Some campers even purchase mattress heating pads to help amp up the warmth factor, though if you’re a warm sleeper already, your mileage may vary. We also recommend bringing along a nice supply of sweaters and jackets… and, of course, taking advantage of what’s widely regarded as cuddle season.

Tire Chains, Winter Driving, and Trailer Preparations

Finally, let’s not forget about the actual driving part of your winter camping trip. While navigating your rig through foul weather can have a little bit of a learning curve, it can be quite safe — so long as you make the right preparations.

Tire chains can help make your vehicle’s feet grippier in snowy and icy conditions, and in some states, they’re actually legally required. Be sure you do your research ahead of time and pick up a set if need be. (And even if it doesn’t seem as if it’s a legal requirement, it could be a good idea anyway. Over-preparation never hurt anybody!)

Travel trailers already have a unique set of driving considerations to keep in mind, including important gadgets like brake controllers and weight-distributing hitches. Keep in mind that slippery roads can be even more treacherous when you’ve literally got a weight dragging behind your main vehicle — which can just as easily push and pull you as you push and pull it. Click here for some of our best safety tips on driving travel trailers, and here to learn more about different hitches and trailer connections.

Finally, in all winter driving scenarios, just remember to take it slow, brake early and easy, and — most importantly — don’t be afraid to pull off and stop if conditions get worse or you’re otherwise uncomfortable. Even if it puts a damper in your plans, your vacation will be way more enjoyable if you stay alive. Trust us on that one.

RV Service: What to Look For

Even when you take all the proper precautions and steps to winterize your RV, you may find you need some professional help in the way of RV maintenance or repair. Cold temperatures, prolonged storage, and winter road hazards can wreak havoc on our rigs, no matter how carefully we planned for them!

Finding a trustworthy RV repair service can be intimidating, especially since we all know that most commercial repairs don’t come cheaply. Nobody wants to bring their precious motorhome or travel trailer to a shop only to be swindled into paying hundreds, or even thousands, of dollars in repairs they might not even have needed — or otherwise could have easily done themselves with just a little bit of know-how.

Fortunately, today’s internet age does make certain things easier, and that includes finding a trustworthy RV professional. In the camping community, reputation is everything, so be sure to ask around to find a mechanic that other RVers trust — and if you don’t have the opportunity to do so, rely on user reviews on websites like Yelp and Google. (Psst: want even more tips for finding great help when you need it? Check out our guide to finding and hiring a trustworthy RV repair service here.)

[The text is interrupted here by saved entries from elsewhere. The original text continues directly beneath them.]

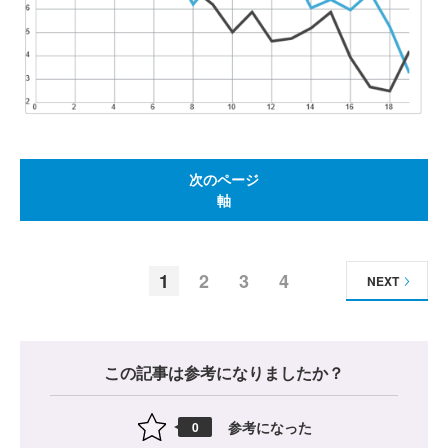
次のページ
軸
1
2
3
4
NEXT
この記事は参考になりましたか？
参考になった
0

Establishing and keeping up with a regular maintenance schedule is one of the most important parts of keeping your rig working well for as long as possible — which means a future filled with fun and exciting camping trips for many years to come. While certain maintenance items, like oil changes and tire rotations, are fairly standard, every make and model of RV has its own particular needs and quirks, so always be sure to check your owners’ manual before you dive into the process of winterizing your rig, or performing any other regular maintenance tasks.

We hope this guide has shown you that winterizing your RV doesn’t have to feel like an overwhelming task. After the first season or two, the steps will become second nature — and then you’ll rest assured all winter long knowing your rig will be ready and waiting to take you on your next adventure come springtime.